Z 20 najdroższych zakupów w tym okienku transferowym, autorami 12 są kluby angielskie. Tradycyjnie już pieniędzy nie skąpił Manchester City, poważnie wzmocniła się Chelsea Londyn, która czerpała wzmocnienia z Primera Division, Luis van Gaal dąży do przebudowy Manchsteru United, stąd też konieczne były zakupy.

Rekordowy transfer do klubu odnotował Everton, który wyłożył 28 milionów funtów na Romelu Lukaku z Chelsea.Także kibice Arsenalu, którzy w ostatnich latach mogli narzekać na opieszałość Arsena Wengera, mają powody do zadowolenia.

Do klubu dołączyli Alexis Sanchez i Calum Chambers, który może być inwestycją na lata w formacji defensywnej. W ostatnich godzinach okienka udało się także zakontraktować Danny'ego Welbecka z Manchesteru United, który ma szansę stać się podstawowym napastnikiem "Kanonierów".

Koty w worku i pewniacy

W ostatnim dniu okienka transferowego Manchester United sprowadził z AS Monaco Radamela Falcao. Ruch ten wwywołał najwięcej emocji w angielskiej ekstraklasie, piłkarze tej klasu zawsze wzbudzają duże zainteresowanie kibiców. Muszą jednak zmierzyć się z ogromnymi oczekiwaniami fanów swojej nowej drużyny.

>>>Transfery "last minute". Falcao, Torres, Welbeck i inni<<<

Kolumbijczyk został wypożyczony, ale w umowie została zawarta klauzula kupna zawodnika po sezonie.

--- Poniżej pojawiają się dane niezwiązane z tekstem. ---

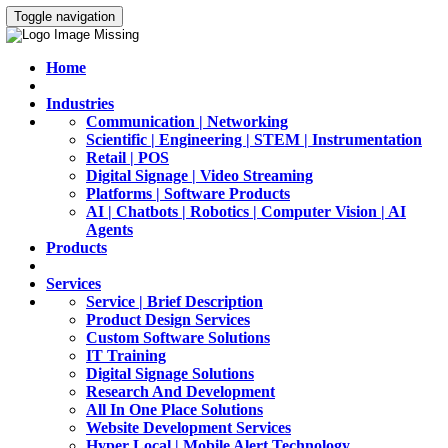
Toggle navigation
Home
Industries
Communication | Networking
Scientific | Engineering | STEM | Instrumentation
Retail | POS
Digital Signage | Video Streaming
Platforms | Software Products
AI | Chatbots | Robotics | Computer Vision | AI
Agents
Products
Services
Service | Brief Description
Product Design Services
Custom Software Solutions
IT Training
Digital Signage Solutions
Research And Development
All In One Place Solutions
Website Development Services
Hyper Local | Mobile Alert Technology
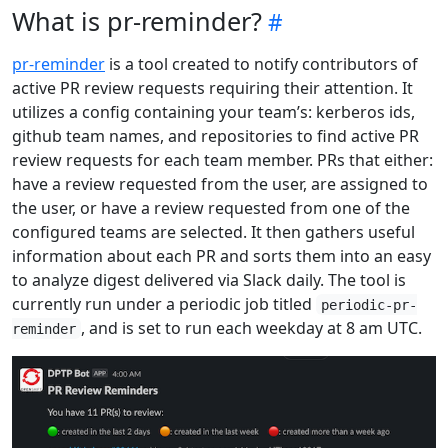
What is pr-reminder?
pr-reminder
is a tool created to notify contributors of
active PR review requests requiring their attention. It
utilizes a config containing your team’s: kerberos ids,
github team names, and repositories to find active PR
review requests for each team member. PRs that either:
have a review requested from the user, are assigned to
the user, or have a review requested from one of the
configured teams are selected. It then gathers useful
information about each PR and sorts them into an easy
to analyze digest delivered via Slack daily. The tool is
currently run under a periodic job titled
periodic-pr-
, and is set to run each weekday at 8 am UTC.
reminder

- Często zdarza się, że kluby kupują kota w worku. Taka jest rzeczywistość. Jeden z moich przyjaciół z Chelsea zawsze powtarza, że w 99 na 100 przypadków decydujesz o tym, kogo nie chcesz kupić. Z transferami wiąże się duże ryzyko, zwłaszcza, gdy kontraktujesz piłkarza z zagranicy i nie wiesz czy zaadaptuje się w danej lidze - zakończył Blake Wooster.

Czy ktoś jednak gwarantuje jakość, która jest precyzyjnie przeliczona na pieniądze? Takich zawodników praktycznie nie ma, jednak bardziej rozważne kluby, które nie mogą pozwolić sobie na straty, starają się minimalizować ryzyko.

Piłkarze z krajowego podwórka, którzy grali już w Premier League, wydają się dobrym wyborem. Można jednak przytoczyć jeden z głośniejszych transferowych "niewypałów" ostatnich lat, Fernando Torresa.

Hiszpan przechodził z Liverpoolu do londyńskiej Chelsea za prawie 60 milionów euro jako jedna z największych gwiazd ligi, seryjnie trafiająca do siatki. W zespole Romana Abramowicza w niczym nie przypominał snajpera znanego kibicom z Anfield Road, stał się cieniem samego siebie i obiektem kpin angielskich kibiców. Nie ma więc recepty na sukces.

Kupić, wypromować, dobrze sprzedać

Na pewno warto śledzić to, jak nowe nabytki poszczególnych zespołów będą sprawdzać się w ligowych rozgrywkach. Rynek ustala ceny, piłkarze tacy jak Cesc Fabregas, Alexis Sanchez, Falcao, Diego Costa, Mario Balotelli czy Angel Di Maria - wielkie gwiazdy - według wszelkiego prawdopodobieństwa spłacą pieniądze, które zostały w nich zainwestowane.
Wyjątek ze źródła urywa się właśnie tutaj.